India's Economic Competitiveness in ASEAN: A Comparison with China

21 Sep, 2008    ·   2692

Mohit Anand argues that despite the FTA, India still has a long way to go


With the India-ASEAN FTA concluded, one may argue that India has achieved the first milestone of its Look East Policy in its attempt to match China's well-established economic dominance in ASEAN. The FTA in place, it would seem that India is poised to capitalize on the benefits associated with greater economic integration and potentially counter Chinese economic hegemony in the region. A comparison of India and China's economic competitiveness in ASEAN is apt at this juncture in order to gain a critical insight into the opportunities and challenges that exist for India.

As it stands, India's external sector is far weaker than China's especially in terms of exports, FDI and foreign exchange reserves. Thus, India's economic integration with ASEAN has begun with a lagging competitiveness in the external sector. For India, the FTA is the first such trade agreement with ASEAN while China has been far more prolific in formulating trade and economic partnership agreements with ASEAN. This has ensured that China has greatly consolidated its competitive position in ASEAN, creating a disadvantaged starting position for India.

China's total trade with ASEAN stands at a whopping US$160 billion compared to only US$30 billion for India, proof of China's lead in developing extensive trade relations with the region. While machinery, mechanical appliances, oils and rubber products account for more than 25 per cent of ASEAN's exports to both China and India, its trends in imports from the two countries are strikingly disparate. About 30 per cent of ASEAN's imports from China consist of manufactured parts of equipment and machinery along with iron, steel and processed chemicals. On the other hand, its imports from India based on manufactured products are almost negligible with the greater share consisting of primary commodities and jewels and gems.

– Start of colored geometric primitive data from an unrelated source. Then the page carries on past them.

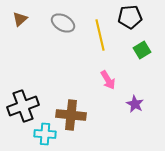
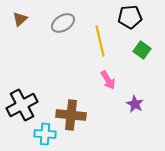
gray ellipse: rotated 60 degrees counterclockwise
yellow line: moved 6 px down
green square: rotated 24 degrees counterclockwise
black cross: moved 1 px left, 1 px up; rotated 8 degrees counterclockwise
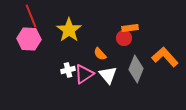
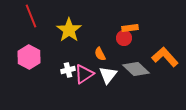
pink hexagon: moved 18 px down; rotated 25 degrees clockwise
orange semicircle: rotated 16 degrees clockwise
gray diamond: rotated 68 degrees counterclockwise
white triangle: rotated 18 degrees clockwise
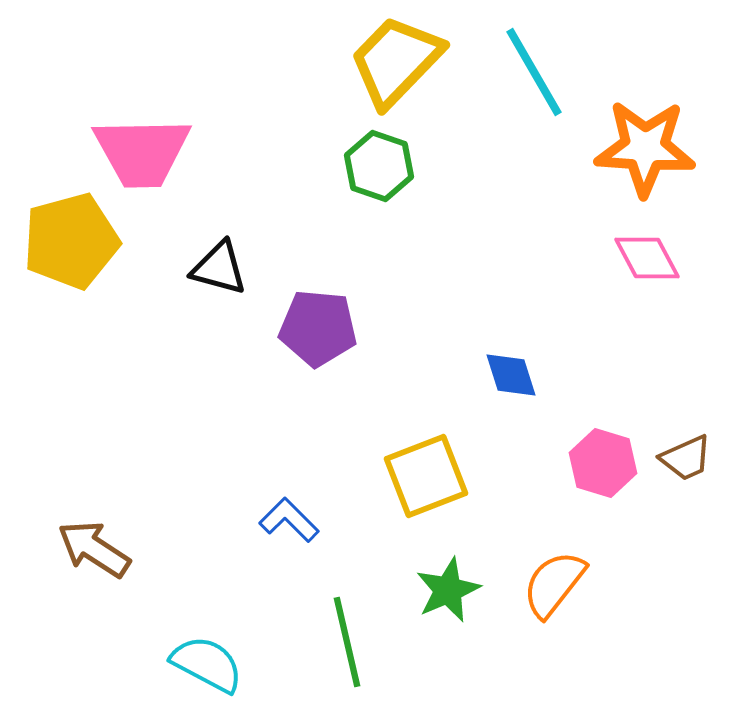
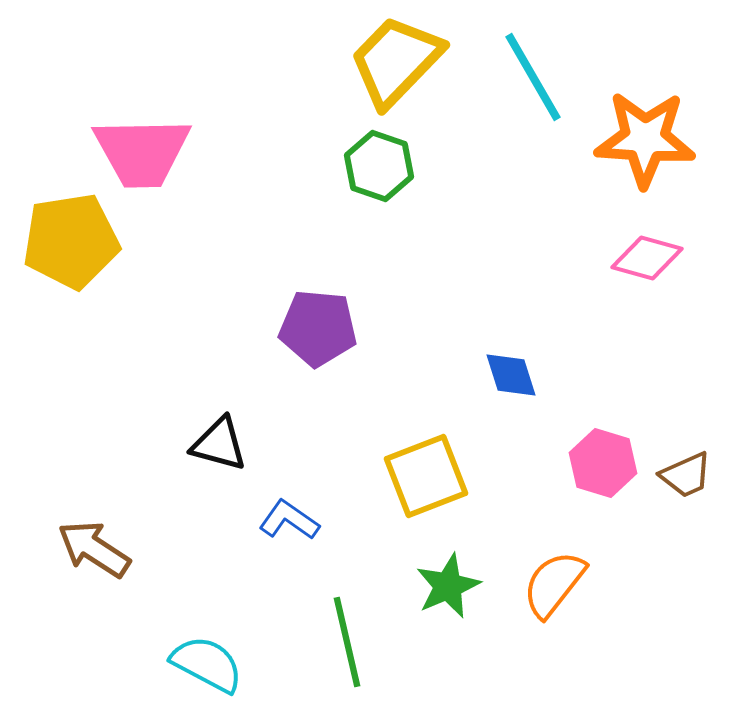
cyan line: moved 1 px left, 5 px down
orange star: moved 9 px up
yellow pentagon: rotated 6 degrees clockwise
pink diamond: rotated 46 degrees counterclockwise
black triangle: moved 176 px down
brown trapezoid: moved 17 px down
blue L-shape: rotated 10 degrees counterclockwise
green star: moved 4 px up
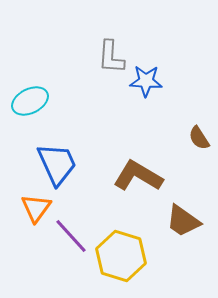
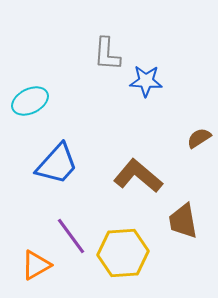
gray L-shape: moved 4 px left, 3 px up
brown semicircle: rotated 90 degrees clockwise
blue trapezoid: rotated 66 degrees clockwise
brown L-shape: rotated 9 degrees clockwise
orange triangle: moved 57 px down; rotated 24 degrees clockwise
brown trapezoid: rotated 45 degrees clockwise
purple line: rotated 6 degrees clockwise
yellow hexagon: moved 2 px right, 3 px up; rotated 21 degrees counterclockwise
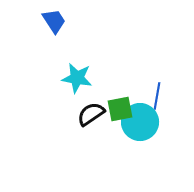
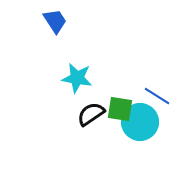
blue trapezoid: moved 1 px right
blue line: rotated 68 degrees counterclockwise
green square: rotated 20 degrees clockwise
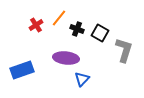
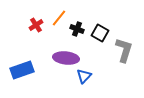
blue triangle: moved 2 px right, 3 px up
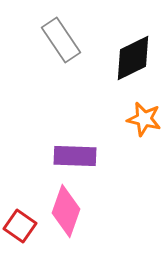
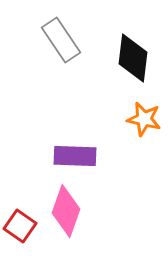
black diamond: rotated 57 degrees counterclockwise
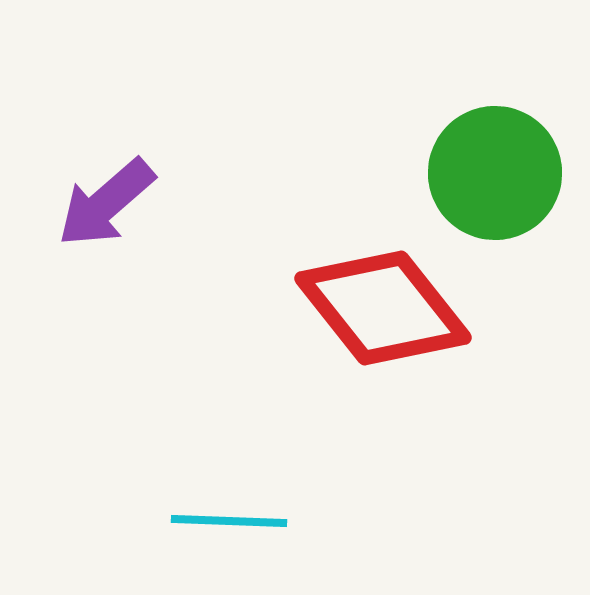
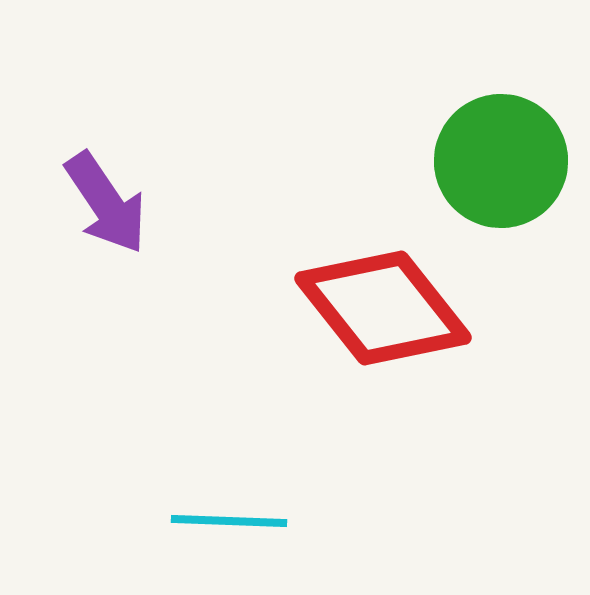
green circle: moved 6 px right, 12 px up
purple arrow: rotated 83 degrees counterclockwise
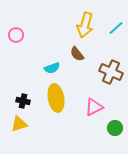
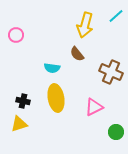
cyan line: moved 12 px up
cyan semicircle: rotated 28 degrees clockwise
green circle: moved 1 px right, 4 px down
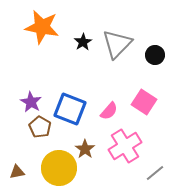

The majority of ASEAN's exports, consisting of manufactured products, arise from countries individually adding value at various stages of the assembly process. This has given rise to a sort of factory-line model of trade integration. With Chinese exports also largely consisting of manufactured products, both China and ASEAN have been able to gain tremendously from a complementary trade orientation, a fact that has ensured strong economic and trade consolidation between the two. Indian exports largely consist of primary goods with a further specialization in the services sector. In this regard, India is inadequately poised to take advantage of the existing trade framework as it exists in ASEAN. A FTA in goods as it presently stands, thus, does not significantly bolster India's trade potential in ASEAN vis-a-vis China.

Nonetheless, the two major trading countries in ASEAN, Singapore and Malaysia, account for more than 60 percent of the bloc's imports. Their economies are the largest in ASEAN and are largely oriented towards trade in value-added products. India, having established its prowess in IT services, pharmaceuticals and technology, stands to gain tremendously through trade with an ASEAN characterized by heterogeneity in its economic and trade structures. In this regard, it can hope to leverage on the favourable trade orientation of the two chief players within the regional block.

In the area of FDI, ASEAN is more closely linked with China with the net FDI inflow being more than three times that from India. Further, while India continues to receive increasing FDI inflows from developed countries, the share from ASEAN countries is still very low. India needs to further open up its economy in order to attract greater FDI from ASEAN countries, a presently untapped economic resource. A clearer FDI policy will allow greater financial linkages between India and ASEAN and will foster deeper economic integration through transfer of technology and expertise. As compared to China, India has an advantage in terms of a more market-oriented economy, robust regulatory structures, and thorough statistical systems. In the long run, it thus stands to gain tremendously from such favourable attributes provided it consciously pursues reforms in its FDI policy.

Potentially, India stands to gain tremendously through greater economic integration with ASEAN provided cooperation goes beyond free trade of goods and commodities. Tremendous opportunities exist in areas of media and entertainment, tourism and technology services. With Indian manpower being technically and professionally competitive, India possesses a distinct leverage over China's largely labour- and manufacture-oriented human resource. However, its prospects of competing in industrial and manufactured goods stand greatly diminished in light of China's towering prowess in the same.

India's competitiveness in ASEAN appears more encouraging in the long term than in the short term characterized by the advent of the India-ASEAN FTA in goods. The immediate competitive advantages seem limited for India as long as cooperation remains in the sphere of goods. India's success rests primarily on the services sector and it should thus lay priority in formulating a further FTA in services if it intends to obtain any significant economic gains from integration and cooperation with ASEAN.